New Iberia has always been an insular place, Shintoistic, protective of its traditions, virtually incestuous in its familial relationships and attitudes toward outsiders. It did not take long for the rumors to start about me and Molly Boyle. One week after our tryst in the motel outside Morgan City, Molly received a call from a priest in the diocesan office. He was an elderly, genteel man who obviously did not enjoy the charge that had been given him. He asked about her health, how she was doing in her work, was there any problem in her life that either he or another clergy member could help her with.

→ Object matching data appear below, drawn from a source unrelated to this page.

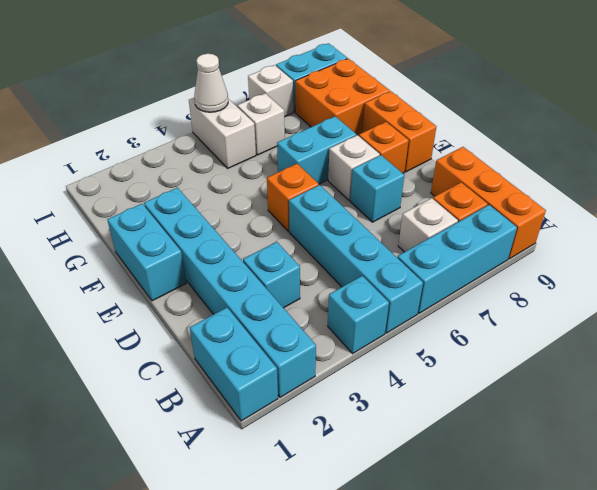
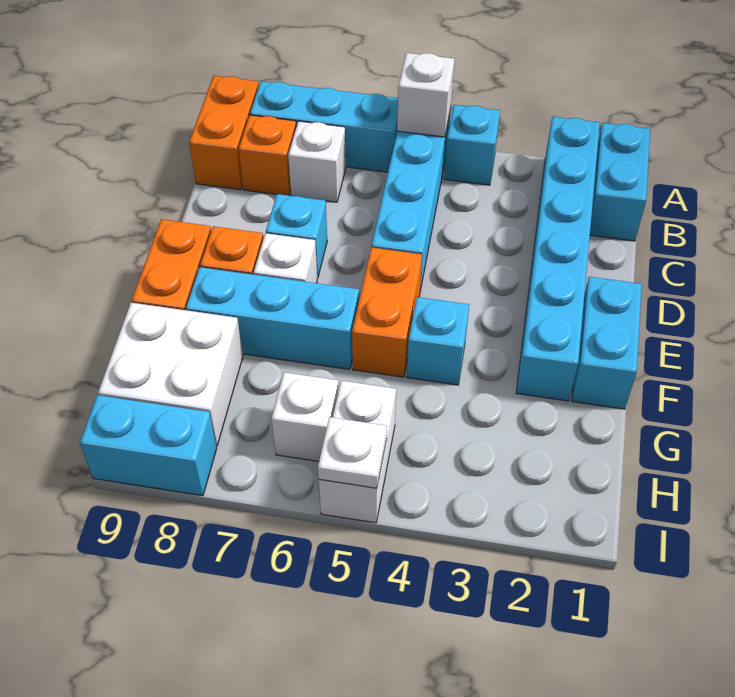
orange brick A9:C9 level 1 -> orange brick A9:B9 level 1
cyan brick C3 level 1 -> cyan brick F4 level 1
orange brick E5 level 1 -> orange brick E5:F5 level 1
cyan brick F6:F7 level 1 -> cyan brick F6:F8 level 1
orange brick G8:H9 level 1 -> white brick G8:H9 level 1
white cone I5 level 2 -> white plate I5 level 2
white brick I7 level 1 -> white brick A5 level 2

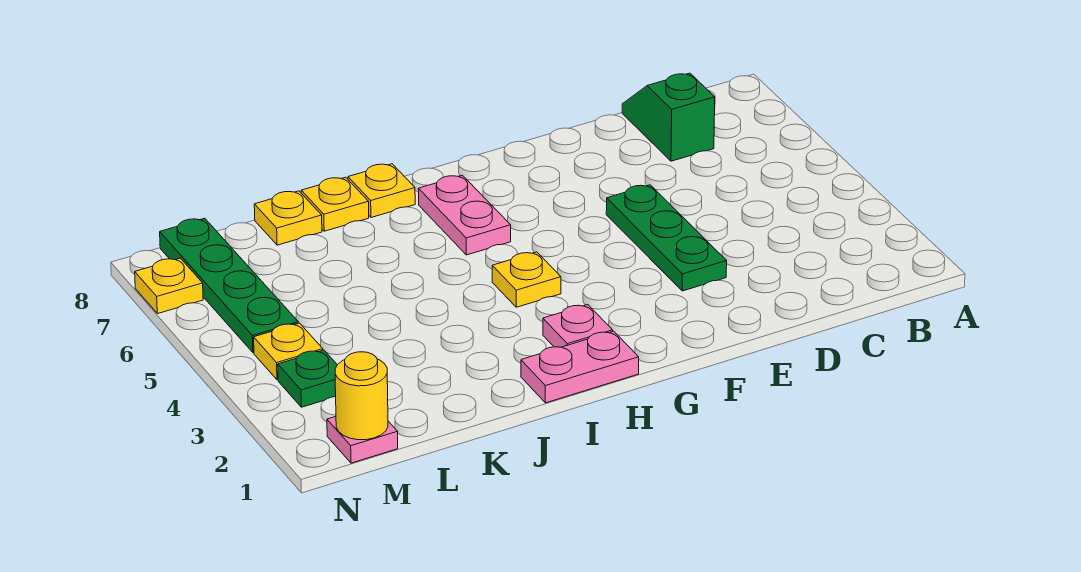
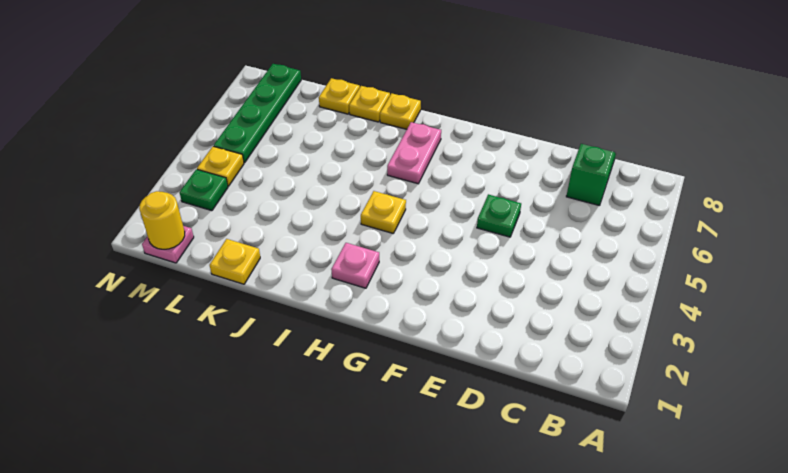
green plate E3:E5 level 1 -> green plate E5 level 1
pink plate H1:I1 level 1 -> none
yellow plate N7 level 1 -> yellow plate K1 level 1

"No, but it's very thoughtful of you to ask," she replied. "Everything is wonderful here, Father. Come visit us sometime."

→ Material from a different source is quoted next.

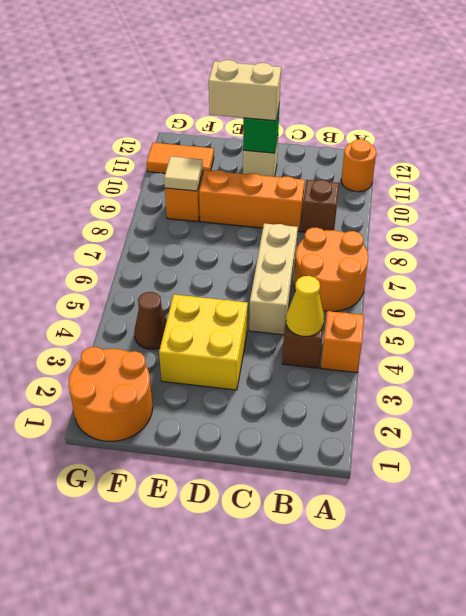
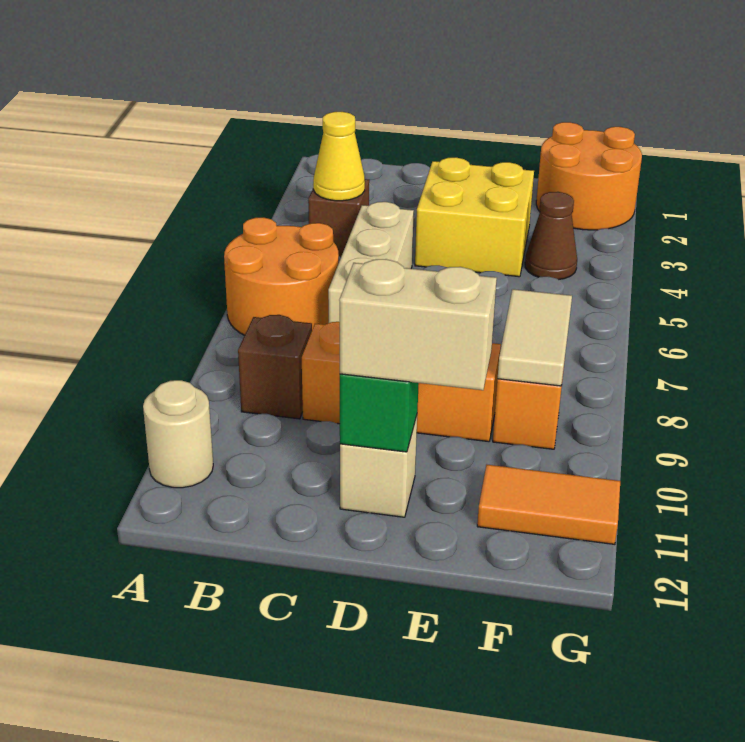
orange brick A4 level 1 -> none
orange round brick A11 level 1 -> tan round brick A11 level 1
tan tile F9 level 2 -> tan tile F8:F9 level 2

"Well, I guess that answers that," he said. Then, probably because of his years and his long experience with human frailty and the harsh judgment the world can visit upon the innocent, his voice changed. "Take care of yourself, Molly. You're a good girl. Don't load the gun so others can hurt you."
That same day, Helen tapped on my door. "How you doin', Streak?" she said.
"Right as rain," I replied.
She sat on the corner of my desk and fed a stick of gum into her mouth. Her triceps were ridged like rolls of nickels. "I've gotten three phone calls and several anonymous letters about someone you might be seeing," she said.
"Who might that be?"
She chewed her gum, her eyes roving over my face. "I'm your friend, bwana. Don't treat me disrespectfully."
"A person's private life is his private life," I said.
"That might flush in San Francisco, but not on Bayou Teche. If you're involved with a Catholic nun, I'd damn well better know about it."
"The person you're talking about never took vows. In fact, she's been thinking about returning to the role of a lay person. She's a person of enormous conscience."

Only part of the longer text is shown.